Finding the true cost of an acquisition can be nearly as in-depth and arduous as the acquisition itself, but it’s a vital step if you want to ensure you’re making a smart move. While the true cost will always be an estimate and not a concrete number, there are four key elements to calculate the cost as accurately — and safely — as possible.
- Calculate the overhead involved in the due-diligence phase. The cost of an acquisition starts long before you’ve signed the deal. Everything from auditing software source code to assembling a deal-execution team should be covered in your calculations and deducted from the monetary value for your company.

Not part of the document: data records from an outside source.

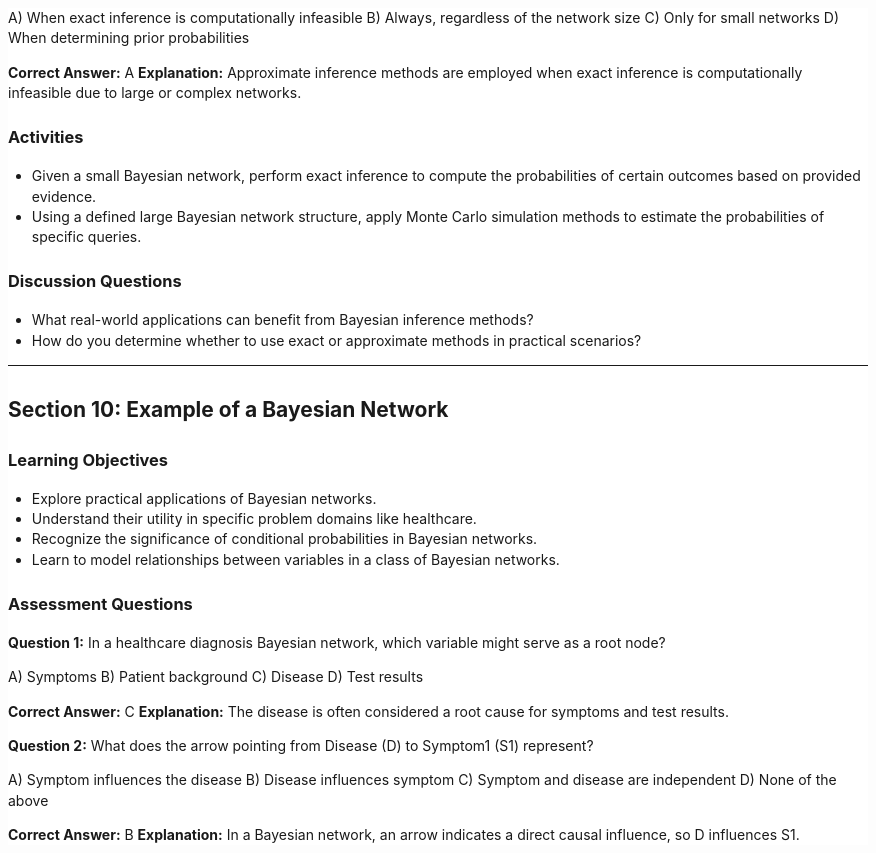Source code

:   A) When exact inference is computationally infeasible
  B) Always, regardless of the network size
  C) Only for small networks
  D) When determining prior probabilities

**Correct Answer:** A
**Explanation:** Approximate inference methods are employed when exact inference is computationally infeasible due to large or complex networks.

### Activities
- Given a small Bayesian network, perform exact inference to compute the probabilities of certain outcomes based on provided evidence.
- Using a defined large Bayesian network structure, apply Monte Carlo simulation methods to estimate the probabilities of specific queries.

### Discussion Questions
- What real-world applications can benefit from Bayesian inference methods?
- How do you determine whether to use exact or approximate methods in practical scenarios?

---

## Section 10: Example of a Bayesian Network

### Learning Objectives
- Explore practical applications of Bayesian networks.
- Understand their utility in specific problem domains like healthcare.
- Recognize the significance of conditional probabilities in Bayesian networks.
- Learn to model relationships between variables in a class of Bayesian networks.

### Assessment Questions

**Question 1:** In a healthcare diagnosis Bayesian network, which variable might serve as a root node?

  A) Symptoms
  B) Patient background
  C) Disease
  D) Test results

**Correct Answer:** C
**Explanation:** The disease is often considered a root cause for symptoms and test results.

**Question 2:** What does the arrow pointing from Disease (D) to Symptom1 (S1) represent?

  A) Symptom influences the disease
  B) Disease influences symptom
  C) Symptom and disease are independent
  D) None of the above

**Correct Answer:** B
**Explanation:** In a Bayesian network, an arrow indicates a direct causal influence, so D influences S1.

- Estimate how long an acquisition will take — then add 20 percent. Not only are acquisitions an expensive process; they’re also time-consuming. Potential acquirers must ask themselves if they’re willing to wait months (or even years) for deals to be complete and also whether those deals will still be worth enough after the wait. Time is money, and the value of everything — especially entire companies — changes over time. The vast majority of acquisitions fail to create value for shareholders.
- Know the maximum price you can actually pay. The Harvard Business Review said it best: “The key to success in buying another company is knowing the maximum price you can pay and then having the discipline not to pay a penny more.”
If the price isn’t right, the stress will damage your business — even if the target company was “worth” that much according to the market.
- Don’t overestimate synergy value. Buying the target at a premium is expected in acquisitions, as there’s no reason a company would sell for its current value unless it’s distressed. This premium is usually a result of assumptions regarding revenue generation from the deal or some other added value (like cost savings).
The problem is that companies often overshoot these estimates, like in the case of HP acquiring Voodoo in 2006. Be conservative, and try to find your ROI in a short runway — one to three years, not five to seven.
Dell is going against the grain of similar tech companies, most of which are slimming down instead of bulking up. But the move looks to be a smart one, playing to Dell’s current strengths and relying on the practical value of a company like EMC.
The one wild card is the price tag and whether Dell can afford the time it takes for the deal to pay off. But as long is it has been careful in calculating the true cost of its acquisition, the future could be very bright for both Dell and EMC.